Exercise directions: Please reproduce the entries below exactly as they stand, but leave the pictures out.

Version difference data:

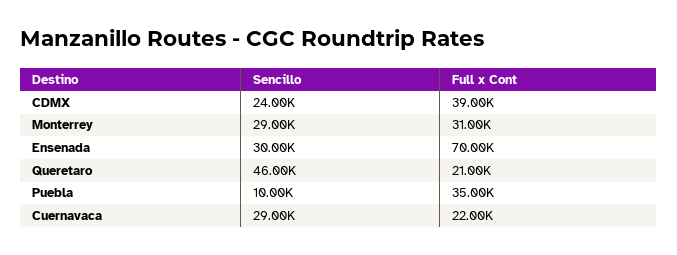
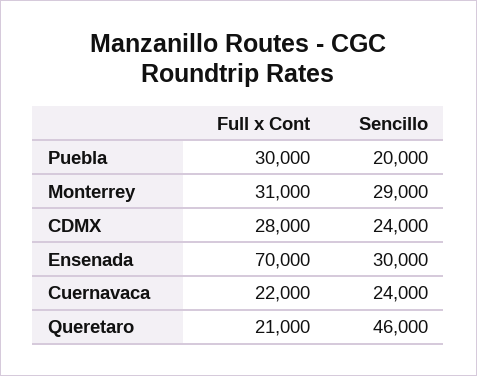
  {
    "Sencillo": {
      "CDMX": 24000,
      "Monterrey": 29000,
      "Ensenada": 30000,
      "Queretaro": 46000,
-     "Puebla": 10000,
+     "Puebla": 20000,
-     "Cuernavaca": 29000
+     "Cuernavaca": 24000
    },
    "Full x Cont": {
-     "CDMX": 39000,
+     "CDMX": 28000,
      "Monterrey": 31000,
      "Ensenada": 70000,
      "Queretaro": 21000,
-     "Puebla": 35000,
+     "Puebla": 30000,
      "Cuernavaca": 22000
    }
  }

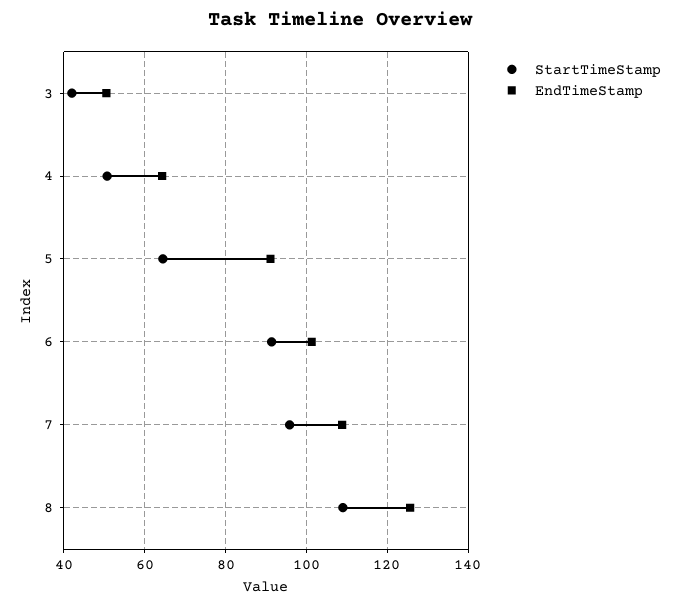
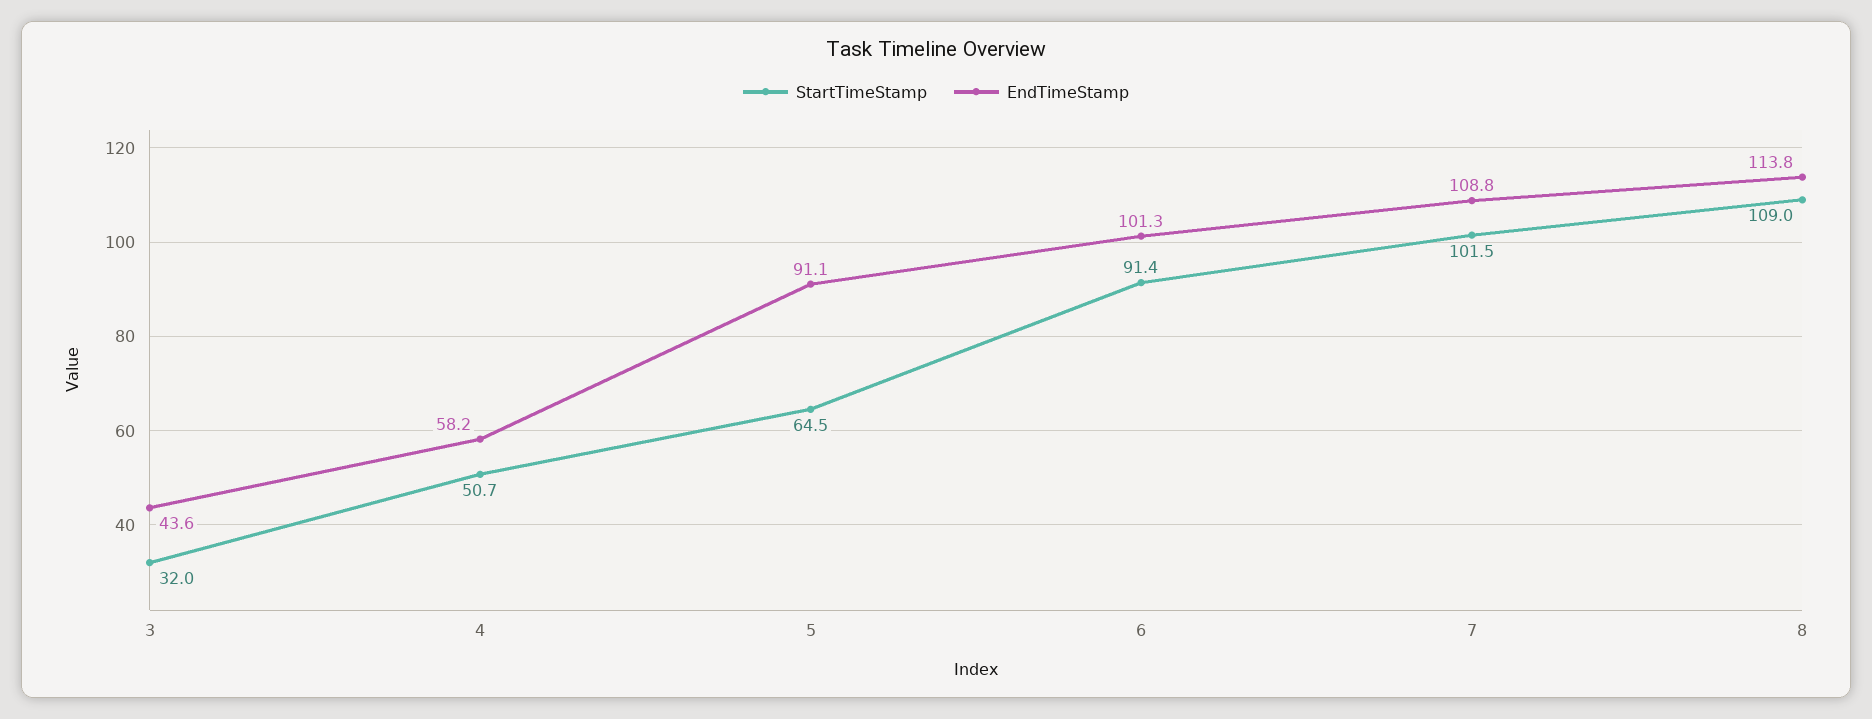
  {
    "StartTimeStamp": {
-     "3": 42,
+     "3": 32,
      "4": 50.7,
      "5": 64.5,
      "6": 91.4,
-     "7": 96,
+     "7": 101.5,
      "8": 109
    },
    "EndTimeStamp": {
-     "3": 50,
+     "3": 43.6,
-     "4": 64,
+     "4": 58.2,
      "5": 91.1,
      "6": 101.3,
      "7": 108.8,
-     "8": 126
+     "8": 113.8
    }
  }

Exercise result:
  {
    "Sencillo": {
      "CDMX": 24000,
      "Monterrey": 29000,
      "Ensenada": 30000,
      "Queretaro": 46000,
-     "Puebla": 10000,
+     "Puebla": 20000,
-     "Cuernavaca": 29000
+     "Cuernavaca": 24000
    },
    "Full x Cont": {
-     "CDMX": 39000,
+     "CDMX": 28000,
      "Monterrey": 31000,
      "Ensenada": 70000,
      "Queretaro": 21000,
-     "Puebla": 35000,
+     "Puebla": 30000,
      "Cuernavaca": 22000
    }
  }

  {
    "StartTimeStamp": {
-     "3": 42,
+     "3": 32,
      "4": 50.7,
      "5": 64.5,
      "6": 91.4,
-     "7": 96,
+     "7": 101.5,
      "8": 109
    },
    "EndTimeStamp": {
-     "3": 50,
+     "3": 43.6,
-     "4": 64,
+     "4": 58.2,
      "5": 91.1,
      "6": 101.3,
      "7": 108.8,
-     "8": 126
+     "8": 113.8
    }
  }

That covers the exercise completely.